Wild Horses Subjugated to Land Use Plans

According to 43 CFR 4710.1, a federal regulation, management activities affecting wild horses and burros shall be in accordance with approved land use plans.

This is government writing its own rules, perhaps at the behest of special interests.

It’s not necessarily a bad idea.  You don’t want to place 1,600 wild horses in an area that can only support 1,200.

Unfortunately, there is no requirement that the plans assign most of the resources to wild horses, which explains what you see today in many wild horse areas.

Now that the link to the statute is broken, you’ll find 200 wild horses in an area that can support 1,200, accompanied by hundreds or thousands of privately owned livestock.

The advocates, unfazed by the practice, worry instead about the best way to get rid of ‘excess’ animals, horse #201 and so on.

RELATED: What’s Missing from America’s Public Lands?

One thought on “Wild Horses Subjugated to Land Use Plans

  1. Since the 1976 Kleppe v, New Mexico Supreme Court established the wildlife status for Wild horse and burro herd, the US Fish and Wildlife Service should be accountable for their PROTECTION under the Endangered Species Act.

    Failure to identify the Wild horse and burro as a Cultural Resource has extinguished many distinct population segments of Native North American Herds.
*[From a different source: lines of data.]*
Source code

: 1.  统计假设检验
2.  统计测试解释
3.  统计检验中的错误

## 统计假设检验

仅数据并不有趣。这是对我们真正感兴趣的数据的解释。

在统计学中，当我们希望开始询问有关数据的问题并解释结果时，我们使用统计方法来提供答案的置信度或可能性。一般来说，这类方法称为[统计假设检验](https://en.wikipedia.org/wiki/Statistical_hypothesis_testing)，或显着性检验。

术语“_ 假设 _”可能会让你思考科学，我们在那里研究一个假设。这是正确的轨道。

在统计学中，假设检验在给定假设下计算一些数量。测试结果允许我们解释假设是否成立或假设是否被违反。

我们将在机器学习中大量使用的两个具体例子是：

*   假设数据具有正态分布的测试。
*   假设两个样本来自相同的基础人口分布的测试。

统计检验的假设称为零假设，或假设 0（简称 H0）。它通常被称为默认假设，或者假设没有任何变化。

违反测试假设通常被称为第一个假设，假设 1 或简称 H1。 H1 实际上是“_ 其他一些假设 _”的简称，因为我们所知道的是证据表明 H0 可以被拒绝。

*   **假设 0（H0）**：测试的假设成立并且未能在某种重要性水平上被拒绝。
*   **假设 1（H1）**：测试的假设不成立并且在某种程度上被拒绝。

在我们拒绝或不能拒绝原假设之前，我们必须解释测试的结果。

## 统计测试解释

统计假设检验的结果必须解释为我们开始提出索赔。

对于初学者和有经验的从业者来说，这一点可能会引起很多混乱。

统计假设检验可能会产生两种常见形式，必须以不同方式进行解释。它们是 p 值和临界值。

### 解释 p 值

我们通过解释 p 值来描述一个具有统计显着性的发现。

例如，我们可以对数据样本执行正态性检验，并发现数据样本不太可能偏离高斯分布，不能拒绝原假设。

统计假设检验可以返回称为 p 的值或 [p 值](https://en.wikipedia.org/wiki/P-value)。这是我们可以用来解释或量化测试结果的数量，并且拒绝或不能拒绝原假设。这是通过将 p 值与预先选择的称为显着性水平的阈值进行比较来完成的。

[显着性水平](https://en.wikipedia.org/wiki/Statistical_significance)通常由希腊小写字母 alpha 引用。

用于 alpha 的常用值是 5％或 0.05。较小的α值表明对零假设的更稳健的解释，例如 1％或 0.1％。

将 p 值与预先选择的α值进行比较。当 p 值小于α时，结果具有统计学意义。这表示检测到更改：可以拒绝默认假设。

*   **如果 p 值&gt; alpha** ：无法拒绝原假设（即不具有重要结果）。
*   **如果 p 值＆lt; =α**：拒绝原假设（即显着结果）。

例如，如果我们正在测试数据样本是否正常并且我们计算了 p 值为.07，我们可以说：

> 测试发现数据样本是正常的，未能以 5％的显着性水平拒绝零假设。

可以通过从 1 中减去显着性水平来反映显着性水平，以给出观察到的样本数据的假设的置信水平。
It is the duty of the Advisory Council on Historic Preservation (ACHP) to correct this fatal flaw and provide for the amendment of Resource Management plans

    The First Americans, Their Customs, Art, History and How They Lived
    Chief Consultant Stanley Fried PH.d. ,
    Curator Dept of Anthropology: The American Museum of Natural History

    Brief Summary of multiple tribal horse cultural references:
    The Southwest Indians were the first of all tribes to own horses. They initially tended those of the Spaniards and Europeans, and inevitably came to own and selectively manage their own herds. Being responsible for the horses’ care, Tribal women’s lives were also radically altered as her bridal value was calculated on the number of horses her suitor gave her father.
    By 1770 nearly every grassland tribe was well supplied with mounts and became peerless riders and breeders. To the white man coming onto the Plains, these pintos, duns, and splotched cayuses appeared no match for their own heavy grain-fed mounts, yet in battle or on the hunt the Indian’s horses far excelled those of the Europeans.
    The evolution of the wild horse and burro today has resulted in herds that have been subjected and adapted to the harshest of environments and predators. But can they survive the biggest threat of all…a government with an extinguishment agenda of America’s Protected Icon?